Dudley’s primary bait on the flat was a spinner bait of his own creation – one that will undoubtedly be showing up soon in the fishing section of a Wal-Mart near you.

“I call it the Rabbit Dog spinner bait because it goes in the bushes and grass and gets them out,” he said.

The 1/2-ounce spinner bait features a single gold 4-1/2 willow blade, a chartreuse and white skirt, and a pearl white curly tail trailer. He fished the bait on 17-pound-test Trilene XT on a Kistler Helium series rod with a Shimano Curado reel.

He also caught a few keepers on a Bandit Series 200 crankbait in root beer and chartreuse.

Regarding the tide, Dudley said his place was better on high tide but is adamant about not giving the tide any credit for his victory. He prefers to think of tidal bass as current-related bass.

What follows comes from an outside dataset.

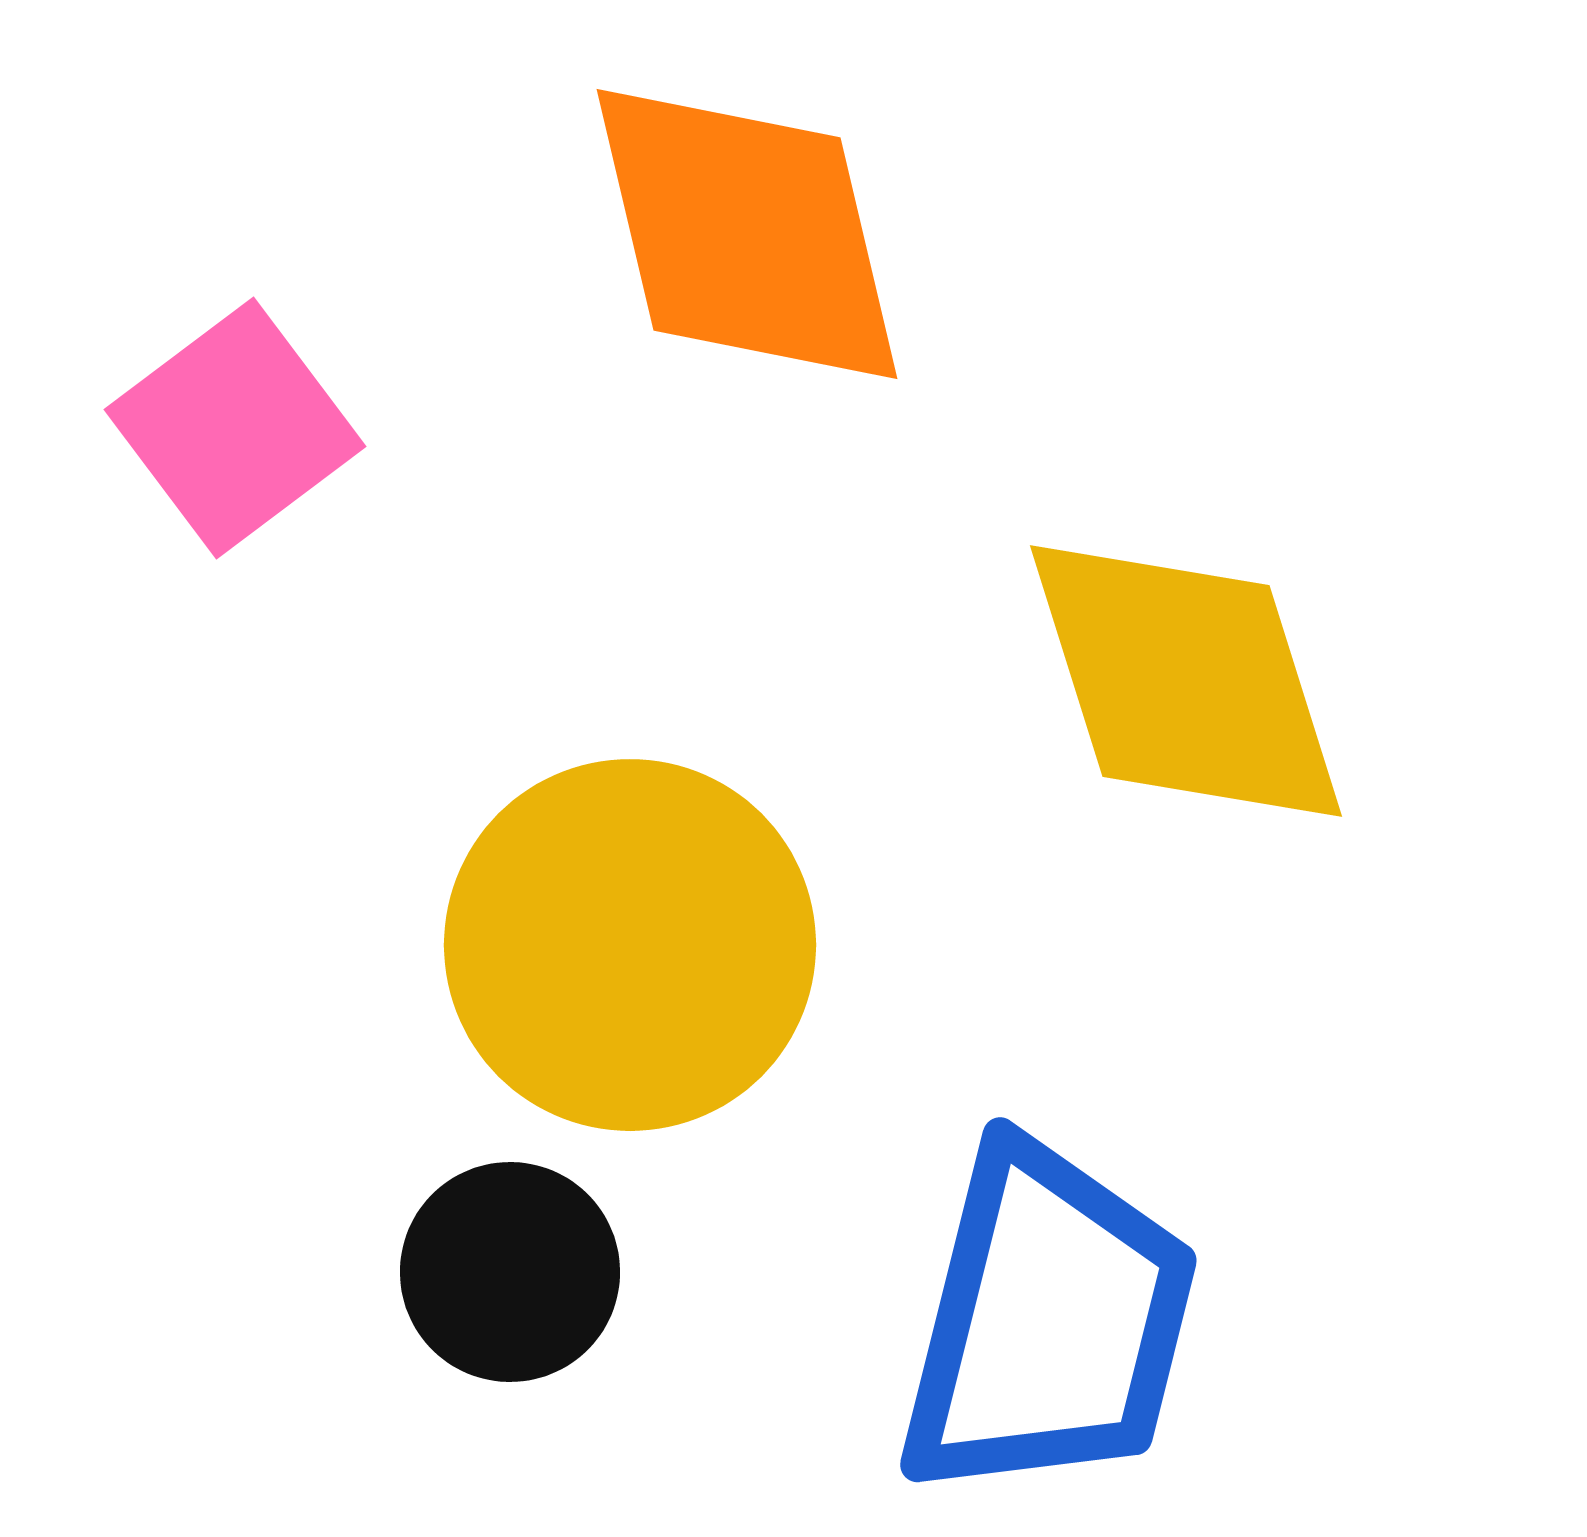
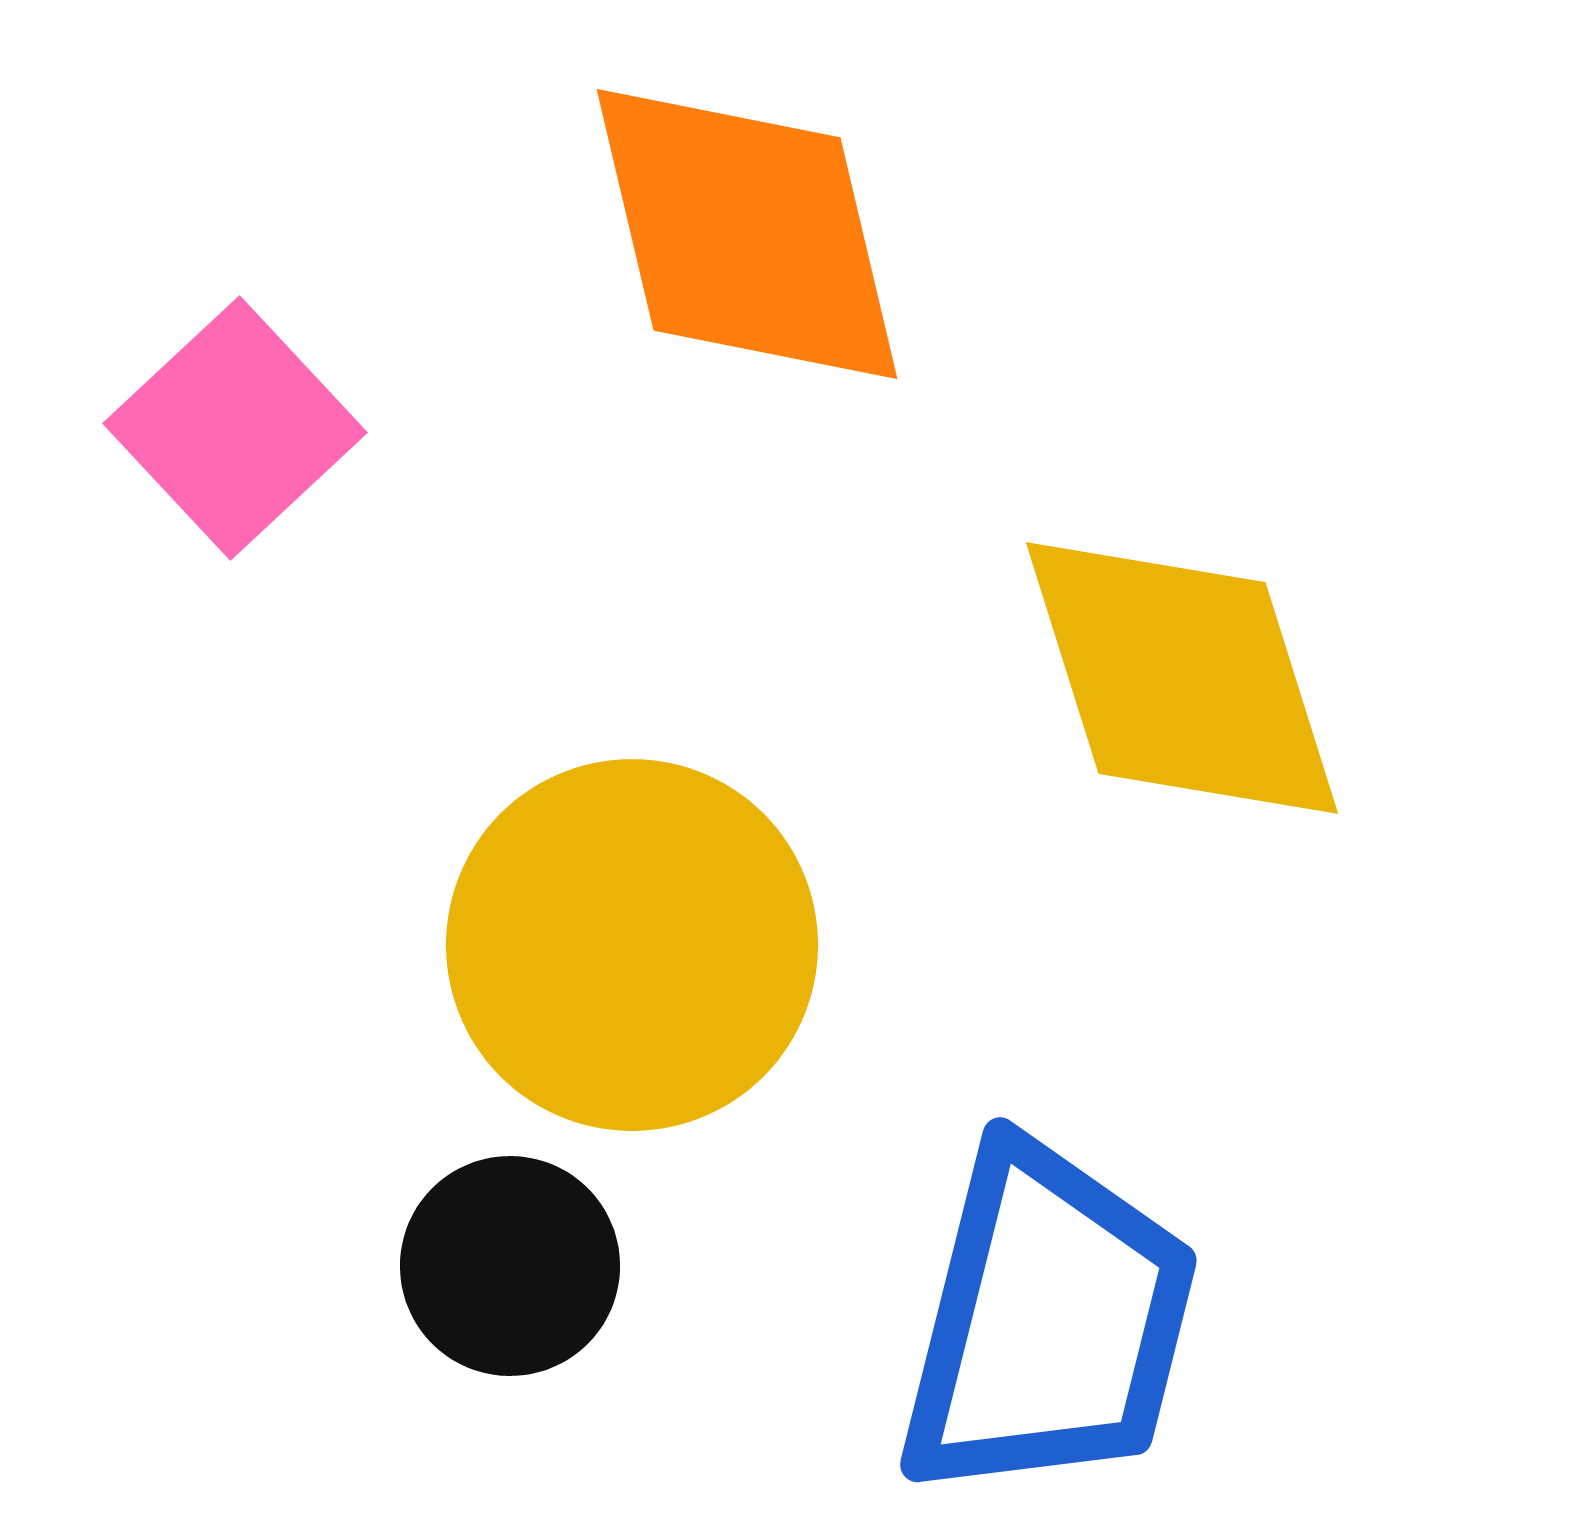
pink square: rotated 6 degrees counterclockwise
yellow diamond: moved 4 px left, 3 px up
yellow circle: moved 2 px right
black circle: moved 6 px up
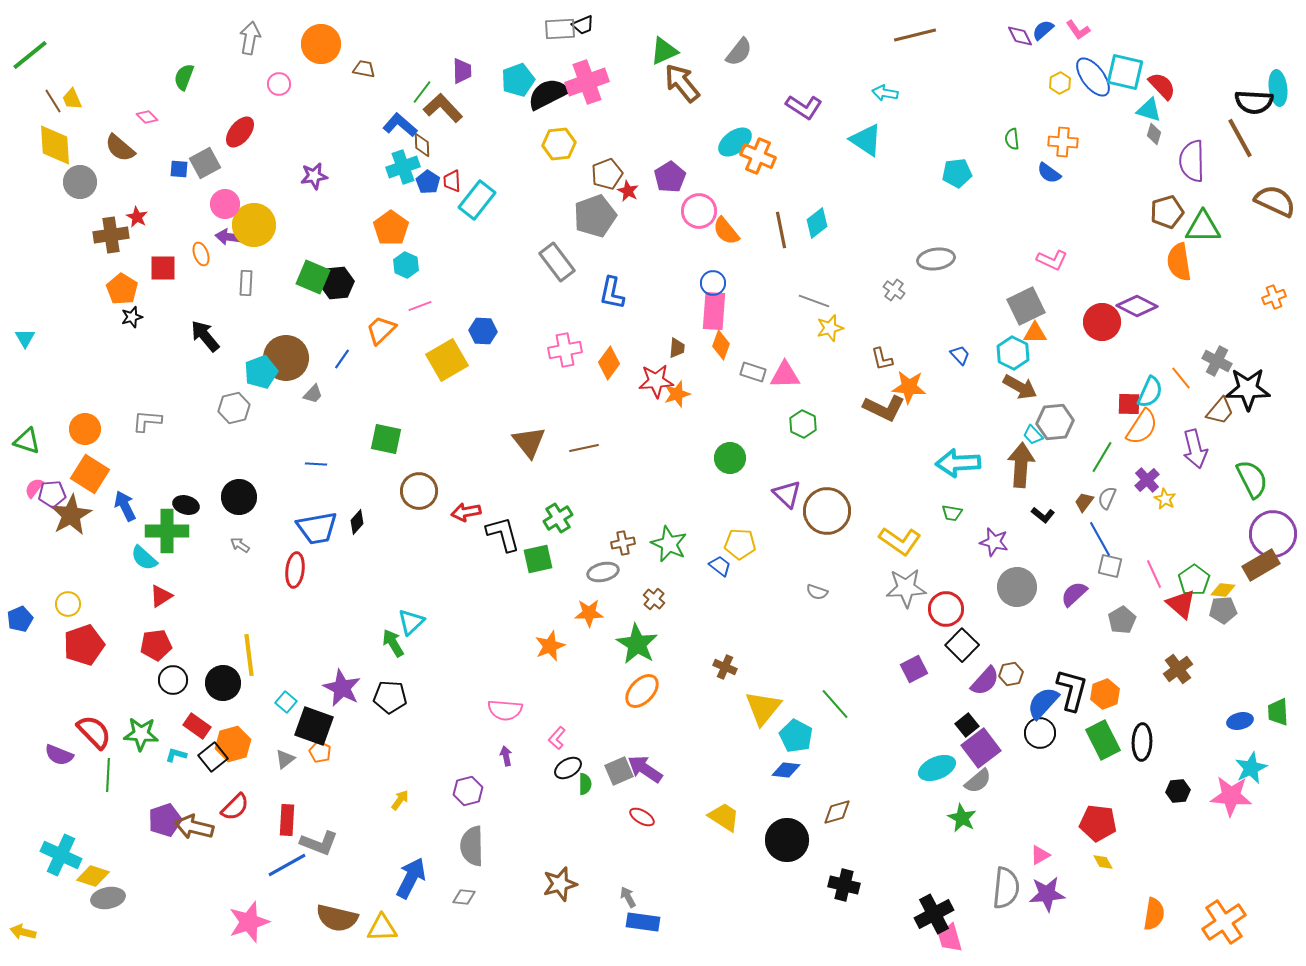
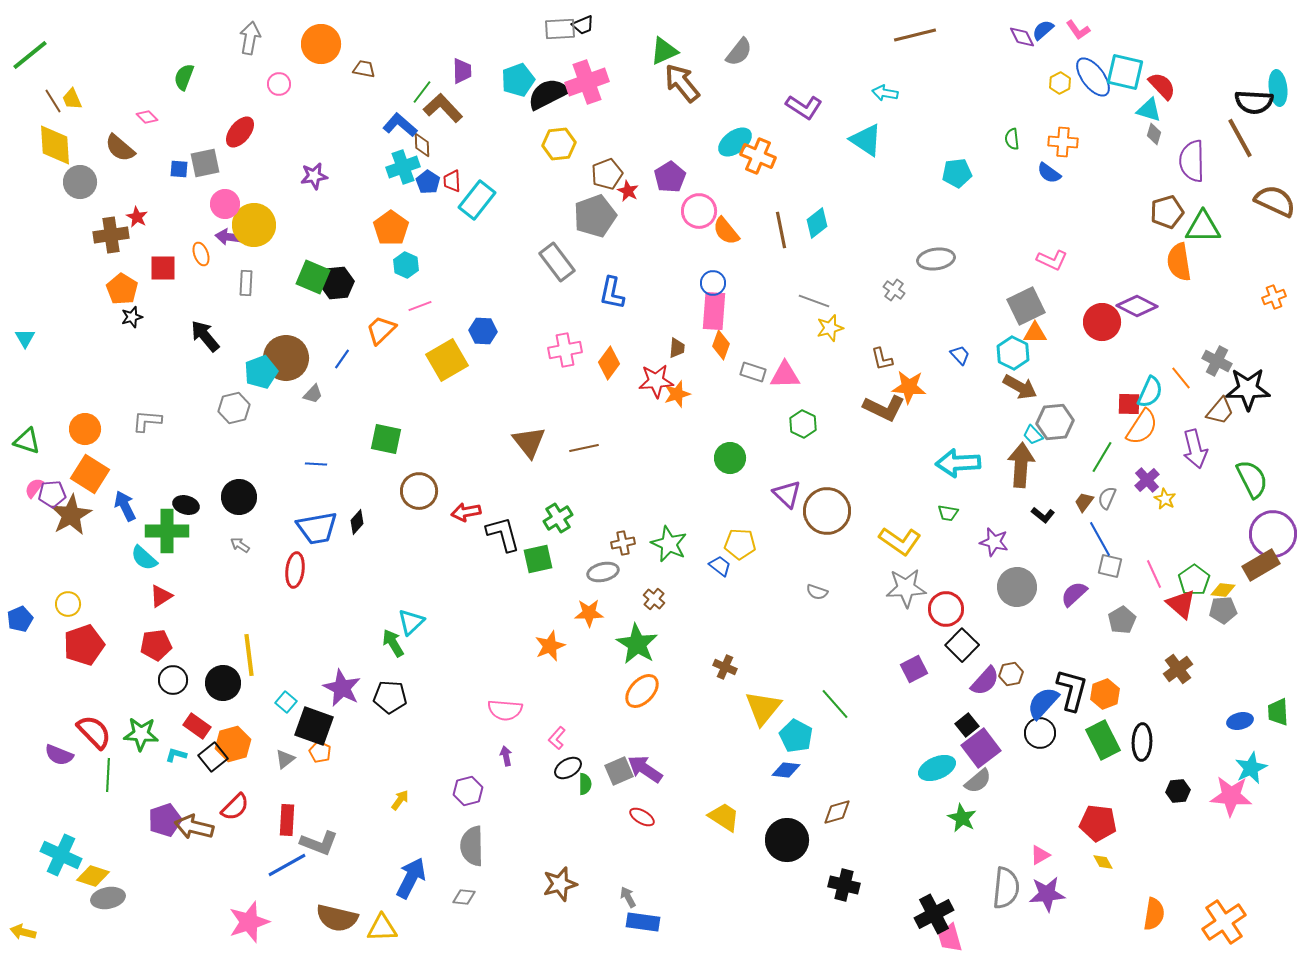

“These bass are not going to move to eat,” he said. “They grew up having food brought to them by current – whether it’s flowing one way or another, it’s still current. Knowing how to present a bait so it comes to the fish naturally in the current is the key. You have to bring it right by their nose to get them to eat.”

As Dudley stood on stage accepting the $500,000 check with his wife, Angela, and their new baby son, his emotions kept him speechless. In the audience, tears streamed down faces and looks of admiration fixed on a new champion who just made tournamentfishing history.

The Road to Richmond has ended, but bass fishing’s superhighway is just getting started. Seeyou in Birmingham in 2004.